Politicians paid tribute on Saturday, among them former presidents Bill Clinton, Jimmy Carter and George W Bush, House speaker Nancy Pelosi, Senate majority leader Mitch McConnell and, with a tweet and an order for flags to fly at half-staff, Donald Trump.

Ava DuVernay, the academy award-nominated director of the historical drama film Selma, a retelling of the 1965 march, wrote that she would “never forget what you taught me and what you challenged me to be”.

“Better. Stronger. Bolder. Braver. God bless you, Ancestor John Robert Lewis of Troy, Alabama. Run into His arms.”

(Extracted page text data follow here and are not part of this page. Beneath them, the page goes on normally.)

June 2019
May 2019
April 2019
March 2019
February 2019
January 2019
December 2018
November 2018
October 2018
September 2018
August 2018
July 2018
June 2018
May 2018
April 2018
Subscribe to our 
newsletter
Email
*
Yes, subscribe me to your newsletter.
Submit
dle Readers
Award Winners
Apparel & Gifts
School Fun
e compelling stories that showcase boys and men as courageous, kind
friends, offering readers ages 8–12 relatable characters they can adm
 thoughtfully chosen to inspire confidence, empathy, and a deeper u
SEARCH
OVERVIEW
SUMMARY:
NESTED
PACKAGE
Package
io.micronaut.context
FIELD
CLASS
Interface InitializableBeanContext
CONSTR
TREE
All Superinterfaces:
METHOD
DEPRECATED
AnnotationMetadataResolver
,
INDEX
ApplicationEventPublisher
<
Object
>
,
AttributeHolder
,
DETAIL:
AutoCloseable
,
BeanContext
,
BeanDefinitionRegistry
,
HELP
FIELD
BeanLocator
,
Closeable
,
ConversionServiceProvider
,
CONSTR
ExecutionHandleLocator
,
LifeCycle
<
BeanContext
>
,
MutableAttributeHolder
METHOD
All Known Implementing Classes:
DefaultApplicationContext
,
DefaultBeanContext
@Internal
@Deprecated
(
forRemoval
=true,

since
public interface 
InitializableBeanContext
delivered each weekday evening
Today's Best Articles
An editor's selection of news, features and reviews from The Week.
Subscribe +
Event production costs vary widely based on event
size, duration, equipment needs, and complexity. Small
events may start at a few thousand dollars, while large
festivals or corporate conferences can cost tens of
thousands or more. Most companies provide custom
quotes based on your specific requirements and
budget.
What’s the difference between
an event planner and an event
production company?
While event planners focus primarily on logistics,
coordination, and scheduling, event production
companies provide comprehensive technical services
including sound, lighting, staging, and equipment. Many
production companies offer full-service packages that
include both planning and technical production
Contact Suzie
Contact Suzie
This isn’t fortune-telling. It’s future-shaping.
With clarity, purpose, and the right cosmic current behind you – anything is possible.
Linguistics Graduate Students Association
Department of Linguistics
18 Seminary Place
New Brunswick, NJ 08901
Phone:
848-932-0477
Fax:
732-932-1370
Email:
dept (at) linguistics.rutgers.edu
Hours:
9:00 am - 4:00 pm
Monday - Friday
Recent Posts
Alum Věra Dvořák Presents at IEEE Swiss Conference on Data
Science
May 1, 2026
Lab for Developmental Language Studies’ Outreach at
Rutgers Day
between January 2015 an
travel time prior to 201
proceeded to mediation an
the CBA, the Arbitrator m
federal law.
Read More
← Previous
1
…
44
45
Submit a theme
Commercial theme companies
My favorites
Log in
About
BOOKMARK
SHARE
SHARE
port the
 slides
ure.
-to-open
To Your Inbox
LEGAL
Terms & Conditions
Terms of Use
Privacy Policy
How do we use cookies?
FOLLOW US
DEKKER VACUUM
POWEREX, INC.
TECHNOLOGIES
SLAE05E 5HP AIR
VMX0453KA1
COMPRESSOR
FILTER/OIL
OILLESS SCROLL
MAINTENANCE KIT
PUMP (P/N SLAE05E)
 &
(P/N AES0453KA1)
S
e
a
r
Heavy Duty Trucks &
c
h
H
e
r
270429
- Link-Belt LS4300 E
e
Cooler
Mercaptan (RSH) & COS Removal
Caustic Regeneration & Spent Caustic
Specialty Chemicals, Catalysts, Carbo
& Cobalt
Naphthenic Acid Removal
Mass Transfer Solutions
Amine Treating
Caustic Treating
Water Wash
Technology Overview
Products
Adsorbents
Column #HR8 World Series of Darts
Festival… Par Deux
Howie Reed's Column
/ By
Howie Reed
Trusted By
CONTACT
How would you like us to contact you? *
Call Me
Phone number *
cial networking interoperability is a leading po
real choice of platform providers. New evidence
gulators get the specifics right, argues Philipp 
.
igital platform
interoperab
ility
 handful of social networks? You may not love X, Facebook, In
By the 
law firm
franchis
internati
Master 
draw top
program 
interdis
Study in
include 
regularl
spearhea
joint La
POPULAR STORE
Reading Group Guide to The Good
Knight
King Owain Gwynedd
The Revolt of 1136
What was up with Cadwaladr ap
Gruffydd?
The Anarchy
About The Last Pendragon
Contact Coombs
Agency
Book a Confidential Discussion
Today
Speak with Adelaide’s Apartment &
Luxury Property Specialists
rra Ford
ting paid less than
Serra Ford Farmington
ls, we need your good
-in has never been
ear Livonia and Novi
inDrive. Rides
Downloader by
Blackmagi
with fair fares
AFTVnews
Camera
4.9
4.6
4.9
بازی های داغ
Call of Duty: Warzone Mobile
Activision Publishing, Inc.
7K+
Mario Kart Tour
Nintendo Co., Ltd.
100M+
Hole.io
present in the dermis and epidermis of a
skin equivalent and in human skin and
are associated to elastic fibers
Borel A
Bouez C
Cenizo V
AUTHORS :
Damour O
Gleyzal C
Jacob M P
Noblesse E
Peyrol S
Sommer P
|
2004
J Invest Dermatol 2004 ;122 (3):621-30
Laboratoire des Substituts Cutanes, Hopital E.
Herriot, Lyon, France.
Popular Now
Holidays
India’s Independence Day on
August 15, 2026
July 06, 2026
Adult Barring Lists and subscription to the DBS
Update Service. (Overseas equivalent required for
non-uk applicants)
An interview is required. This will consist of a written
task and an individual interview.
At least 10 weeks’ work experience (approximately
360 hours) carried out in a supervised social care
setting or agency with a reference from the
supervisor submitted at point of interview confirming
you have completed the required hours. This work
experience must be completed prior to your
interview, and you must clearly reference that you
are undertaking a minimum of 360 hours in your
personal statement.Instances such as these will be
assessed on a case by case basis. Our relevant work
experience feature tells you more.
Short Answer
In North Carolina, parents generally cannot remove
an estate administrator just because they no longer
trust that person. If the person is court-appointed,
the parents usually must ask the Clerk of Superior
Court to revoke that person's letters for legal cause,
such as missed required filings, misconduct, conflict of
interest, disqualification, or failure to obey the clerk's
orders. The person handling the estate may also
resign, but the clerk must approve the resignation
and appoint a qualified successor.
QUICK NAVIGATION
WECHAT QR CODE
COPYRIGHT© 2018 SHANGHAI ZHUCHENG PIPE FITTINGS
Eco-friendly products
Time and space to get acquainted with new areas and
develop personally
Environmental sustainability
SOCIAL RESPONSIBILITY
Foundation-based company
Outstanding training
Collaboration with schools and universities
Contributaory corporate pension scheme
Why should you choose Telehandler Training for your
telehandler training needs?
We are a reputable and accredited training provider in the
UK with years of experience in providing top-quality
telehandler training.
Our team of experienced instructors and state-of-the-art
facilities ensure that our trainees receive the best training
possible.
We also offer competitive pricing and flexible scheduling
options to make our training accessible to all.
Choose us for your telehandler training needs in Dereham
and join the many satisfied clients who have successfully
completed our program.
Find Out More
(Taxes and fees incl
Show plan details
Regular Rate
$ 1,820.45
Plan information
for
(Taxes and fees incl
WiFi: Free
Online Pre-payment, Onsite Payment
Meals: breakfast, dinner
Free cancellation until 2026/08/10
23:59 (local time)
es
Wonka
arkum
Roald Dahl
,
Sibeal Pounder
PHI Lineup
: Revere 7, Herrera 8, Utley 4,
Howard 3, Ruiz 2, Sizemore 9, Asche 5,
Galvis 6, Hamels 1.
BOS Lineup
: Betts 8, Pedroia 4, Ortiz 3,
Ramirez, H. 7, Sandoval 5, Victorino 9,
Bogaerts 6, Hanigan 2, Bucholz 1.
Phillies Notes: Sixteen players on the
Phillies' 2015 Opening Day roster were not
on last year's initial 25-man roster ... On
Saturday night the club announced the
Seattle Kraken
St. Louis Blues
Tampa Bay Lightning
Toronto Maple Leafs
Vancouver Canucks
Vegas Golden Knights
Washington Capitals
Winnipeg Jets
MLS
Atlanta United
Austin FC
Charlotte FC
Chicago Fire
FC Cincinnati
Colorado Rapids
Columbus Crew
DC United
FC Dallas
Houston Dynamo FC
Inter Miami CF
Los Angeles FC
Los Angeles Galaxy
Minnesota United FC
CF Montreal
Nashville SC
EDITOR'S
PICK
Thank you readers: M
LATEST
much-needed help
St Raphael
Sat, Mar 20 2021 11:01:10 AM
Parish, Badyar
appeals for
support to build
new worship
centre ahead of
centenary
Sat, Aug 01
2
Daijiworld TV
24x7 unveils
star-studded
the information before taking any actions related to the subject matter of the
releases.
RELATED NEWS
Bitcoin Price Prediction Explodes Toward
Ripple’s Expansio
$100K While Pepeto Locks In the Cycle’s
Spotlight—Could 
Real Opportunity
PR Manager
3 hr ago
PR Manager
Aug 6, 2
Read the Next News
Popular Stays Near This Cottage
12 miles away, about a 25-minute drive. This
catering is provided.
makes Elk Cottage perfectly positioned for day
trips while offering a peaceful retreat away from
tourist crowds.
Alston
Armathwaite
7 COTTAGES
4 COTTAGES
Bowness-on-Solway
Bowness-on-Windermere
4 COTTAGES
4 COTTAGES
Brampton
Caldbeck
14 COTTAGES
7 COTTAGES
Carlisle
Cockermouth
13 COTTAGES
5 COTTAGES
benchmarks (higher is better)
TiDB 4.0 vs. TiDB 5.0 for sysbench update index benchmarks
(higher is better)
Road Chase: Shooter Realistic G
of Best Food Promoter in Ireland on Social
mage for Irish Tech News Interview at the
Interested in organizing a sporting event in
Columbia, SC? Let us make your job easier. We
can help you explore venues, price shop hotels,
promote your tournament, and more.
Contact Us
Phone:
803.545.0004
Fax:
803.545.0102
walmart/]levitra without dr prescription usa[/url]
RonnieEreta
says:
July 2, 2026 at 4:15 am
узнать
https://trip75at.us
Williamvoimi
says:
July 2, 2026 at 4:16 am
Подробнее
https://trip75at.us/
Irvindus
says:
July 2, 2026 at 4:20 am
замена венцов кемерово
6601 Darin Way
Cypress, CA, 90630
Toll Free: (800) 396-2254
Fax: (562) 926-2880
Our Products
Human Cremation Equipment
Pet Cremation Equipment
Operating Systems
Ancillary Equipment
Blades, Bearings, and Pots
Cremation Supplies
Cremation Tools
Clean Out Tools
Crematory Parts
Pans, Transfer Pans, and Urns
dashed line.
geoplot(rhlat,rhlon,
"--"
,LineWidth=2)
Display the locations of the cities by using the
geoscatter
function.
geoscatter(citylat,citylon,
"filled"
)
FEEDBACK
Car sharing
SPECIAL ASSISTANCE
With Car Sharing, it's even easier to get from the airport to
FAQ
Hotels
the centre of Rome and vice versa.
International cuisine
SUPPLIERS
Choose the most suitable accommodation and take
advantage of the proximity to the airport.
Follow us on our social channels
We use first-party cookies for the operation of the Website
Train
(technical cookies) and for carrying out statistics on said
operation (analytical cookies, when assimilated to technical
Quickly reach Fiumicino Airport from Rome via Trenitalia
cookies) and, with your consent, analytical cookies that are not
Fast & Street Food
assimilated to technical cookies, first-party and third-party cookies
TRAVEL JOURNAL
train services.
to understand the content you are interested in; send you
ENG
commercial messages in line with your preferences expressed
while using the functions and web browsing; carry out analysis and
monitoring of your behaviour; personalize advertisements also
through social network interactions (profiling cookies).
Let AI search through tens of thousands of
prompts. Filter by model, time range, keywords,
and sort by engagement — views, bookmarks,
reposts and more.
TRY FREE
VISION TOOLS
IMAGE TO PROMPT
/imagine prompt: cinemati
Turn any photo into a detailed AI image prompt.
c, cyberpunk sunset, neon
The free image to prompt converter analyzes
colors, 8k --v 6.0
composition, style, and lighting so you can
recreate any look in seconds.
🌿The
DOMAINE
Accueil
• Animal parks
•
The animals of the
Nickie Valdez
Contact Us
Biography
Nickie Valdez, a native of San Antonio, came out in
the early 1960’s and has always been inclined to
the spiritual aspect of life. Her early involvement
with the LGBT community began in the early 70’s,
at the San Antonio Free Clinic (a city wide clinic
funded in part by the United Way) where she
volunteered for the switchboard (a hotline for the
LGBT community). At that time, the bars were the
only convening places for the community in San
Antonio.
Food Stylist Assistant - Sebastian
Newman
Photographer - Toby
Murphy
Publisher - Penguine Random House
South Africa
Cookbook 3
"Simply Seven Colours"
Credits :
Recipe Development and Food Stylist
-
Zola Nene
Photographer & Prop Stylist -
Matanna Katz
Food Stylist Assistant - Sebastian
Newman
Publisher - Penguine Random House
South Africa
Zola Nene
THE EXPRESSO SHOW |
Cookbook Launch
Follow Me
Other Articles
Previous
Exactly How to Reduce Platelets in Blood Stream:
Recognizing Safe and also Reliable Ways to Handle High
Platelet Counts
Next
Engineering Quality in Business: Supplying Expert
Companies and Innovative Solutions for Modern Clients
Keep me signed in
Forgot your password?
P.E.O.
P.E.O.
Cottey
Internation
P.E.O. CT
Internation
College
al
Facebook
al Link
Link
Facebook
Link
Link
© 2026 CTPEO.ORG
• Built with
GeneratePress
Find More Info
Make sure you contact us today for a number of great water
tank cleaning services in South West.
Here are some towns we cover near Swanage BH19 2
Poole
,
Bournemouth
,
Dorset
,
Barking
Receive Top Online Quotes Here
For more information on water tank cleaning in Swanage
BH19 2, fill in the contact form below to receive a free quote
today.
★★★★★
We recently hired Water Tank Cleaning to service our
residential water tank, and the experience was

Viola Davis, the first black actress to win a Tony, an Emmy and an Oscar, thanked Lewis for his “commitment to change” and “courage”. In one of Davis’s most famous roles, in the 2011 film The Help, she portrayed a maid in the Jim Crow south, a role she has since said catered to a white audience not “ready for the truth” about the black experience.

Stacey Abrams, who lost a race to become Georgia’s first black female governor after voting rolls were purged by her Republican opponent, called Lewis “a griot of this modern age”. Abrams’ organization Fair Fight continues to work to secure voting rights, a central demand of marchers in Selma.

Minister Bernice A King, the youngest daughter of Martin Luther King Jr and Coretta Scott King, said Lewis “did, indeed, fight the good fight and get into a lot of good trouble”, thereby ensuring he “served God and humanity well”.